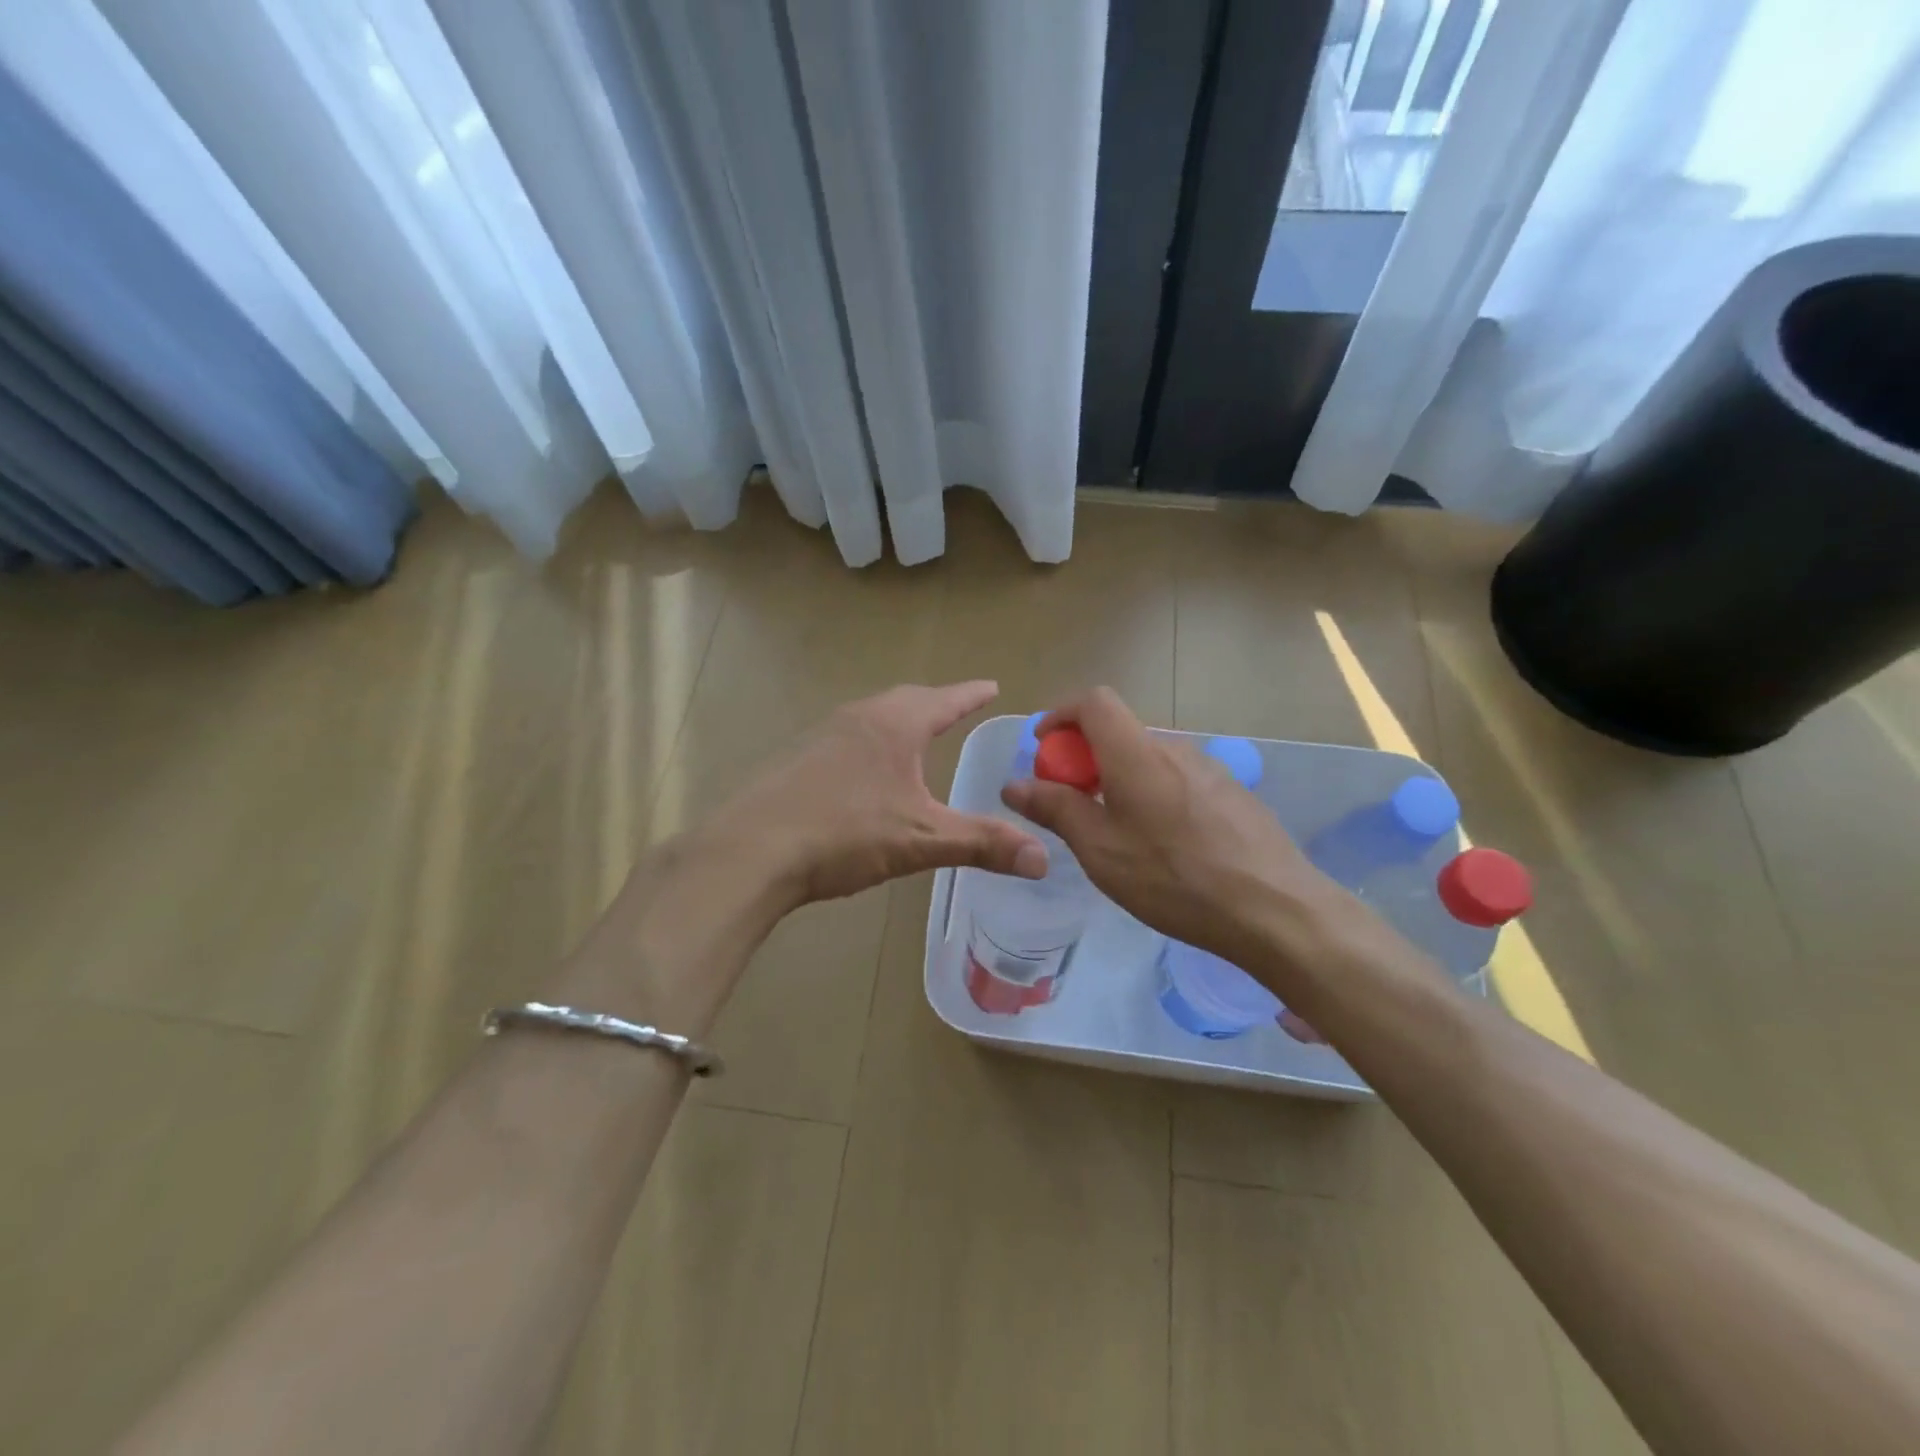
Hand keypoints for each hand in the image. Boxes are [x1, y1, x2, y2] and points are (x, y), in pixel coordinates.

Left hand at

* * *

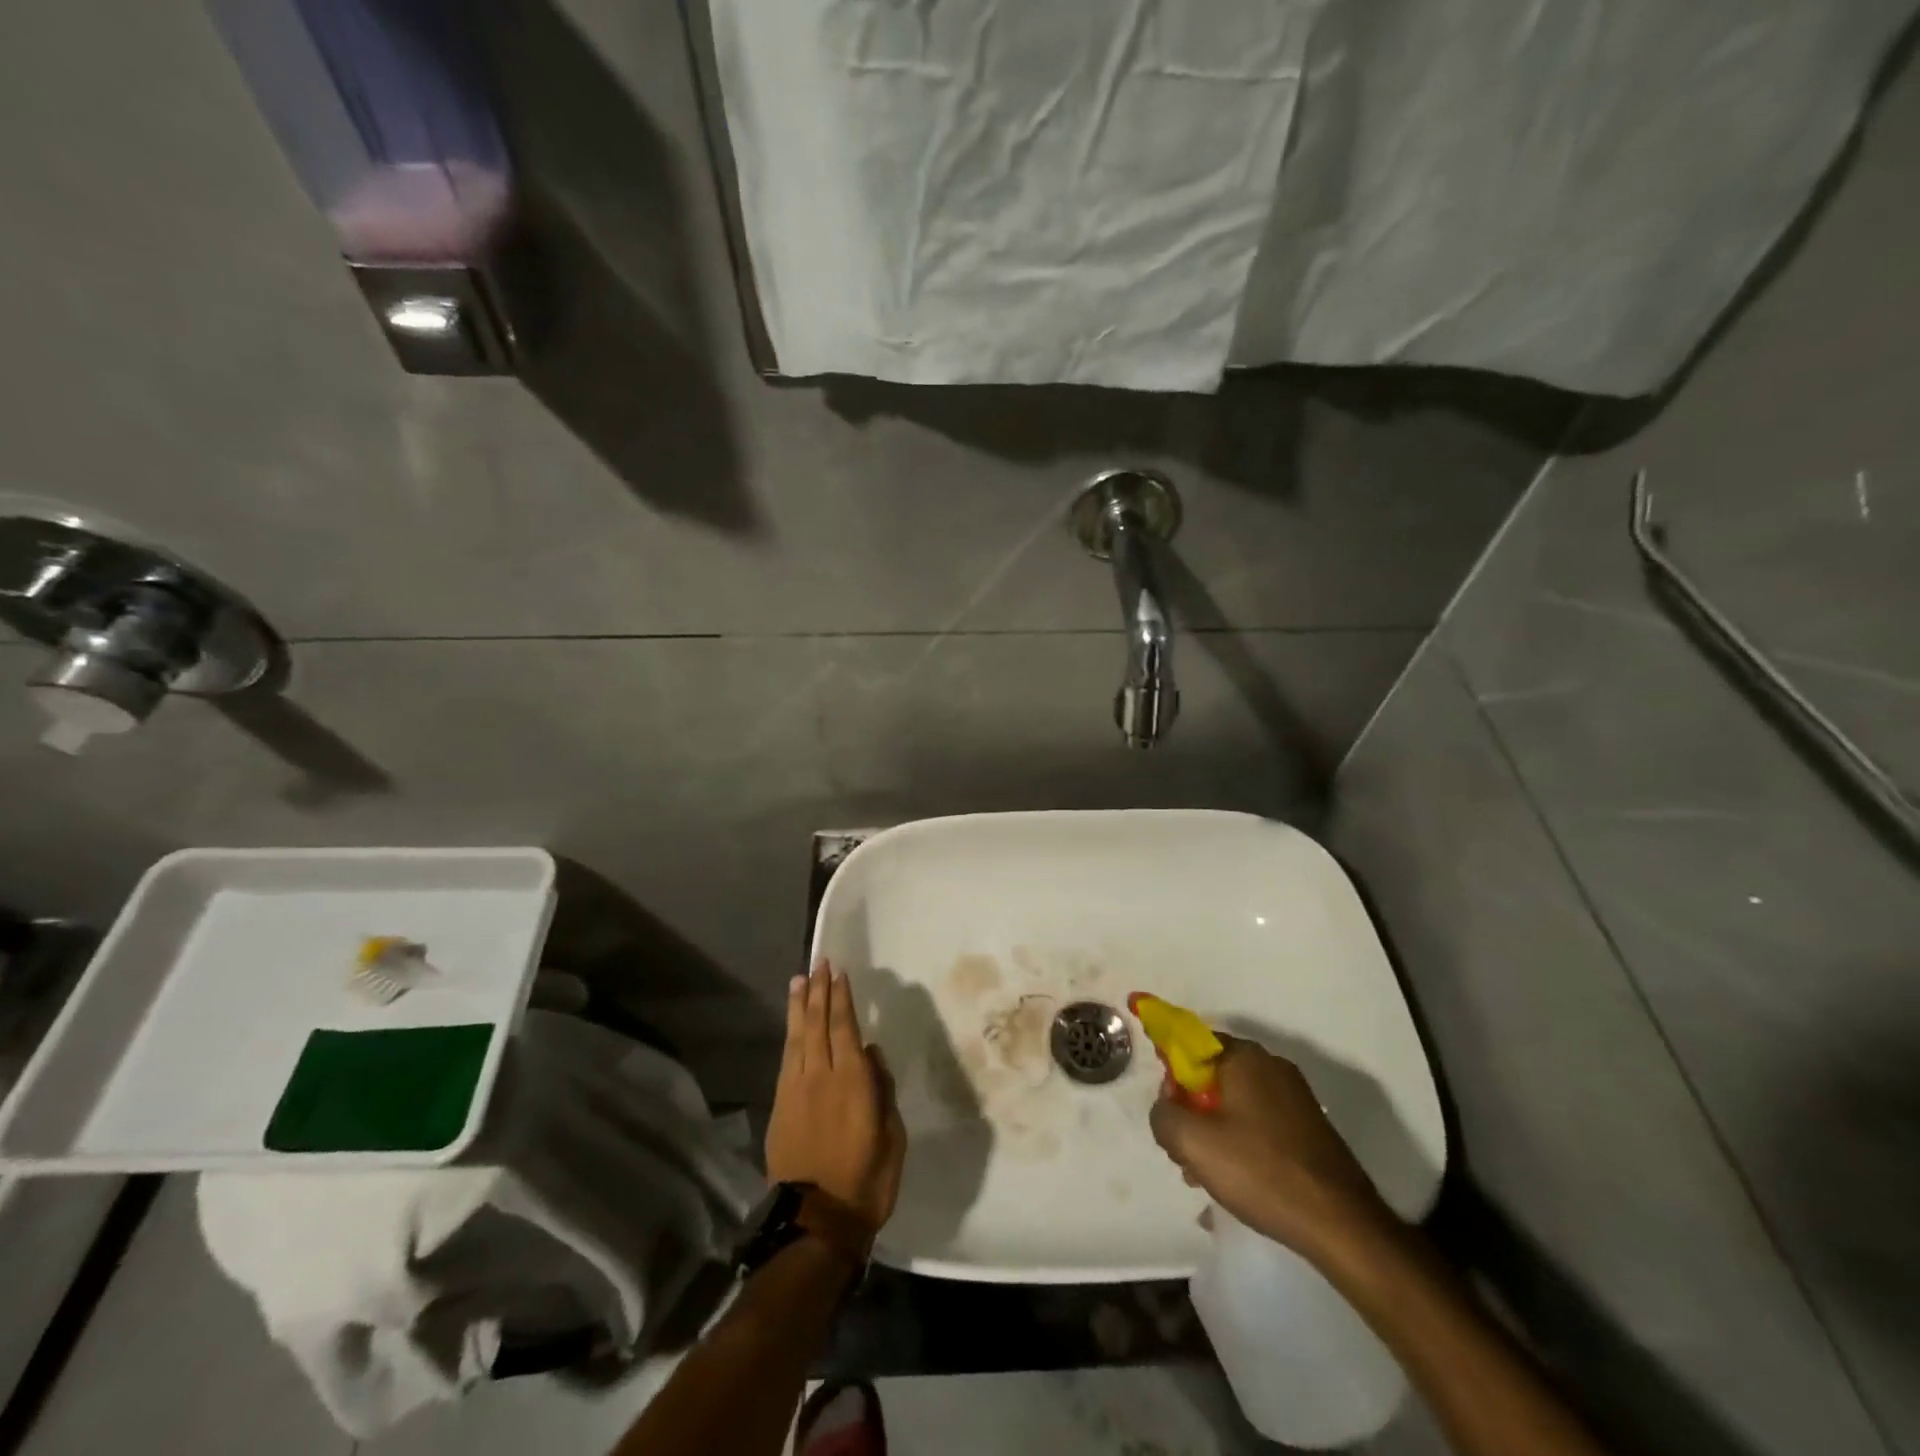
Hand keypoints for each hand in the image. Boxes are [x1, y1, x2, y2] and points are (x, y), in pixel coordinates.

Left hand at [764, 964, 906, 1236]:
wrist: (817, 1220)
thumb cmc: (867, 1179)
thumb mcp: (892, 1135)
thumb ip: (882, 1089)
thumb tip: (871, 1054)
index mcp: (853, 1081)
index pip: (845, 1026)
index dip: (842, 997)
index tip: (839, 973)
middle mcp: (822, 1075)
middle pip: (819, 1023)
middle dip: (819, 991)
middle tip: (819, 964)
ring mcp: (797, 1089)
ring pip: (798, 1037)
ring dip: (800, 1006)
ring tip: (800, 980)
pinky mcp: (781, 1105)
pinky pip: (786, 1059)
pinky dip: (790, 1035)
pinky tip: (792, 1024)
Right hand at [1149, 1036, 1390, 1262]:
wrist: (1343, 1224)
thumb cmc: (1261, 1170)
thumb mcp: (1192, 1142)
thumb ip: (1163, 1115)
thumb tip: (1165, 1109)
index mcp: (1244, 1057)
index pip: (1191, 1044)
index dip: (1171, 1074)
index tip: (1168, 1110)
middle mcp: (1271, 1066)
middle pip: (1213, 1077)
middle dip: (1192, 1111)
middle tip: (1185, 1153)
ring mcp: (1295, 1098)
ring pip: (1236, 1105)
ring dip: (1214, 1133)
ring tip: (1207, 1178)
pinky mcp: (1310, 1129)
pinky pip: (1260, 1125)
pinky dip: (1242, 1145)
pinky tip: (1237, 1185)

(Description of the task): Take every line above carrying "middle" and return it.

(Reply):
middle mcp: (822, 1075)
middle pip: (819, 1023)
middle dip: (819, 991)
middle tip: (819, 964)
middle mcp: (1271, 1066)
middle pip: (1213, 1077)
middle dip: (1192, 1111)
middle tip: (1185, 1153)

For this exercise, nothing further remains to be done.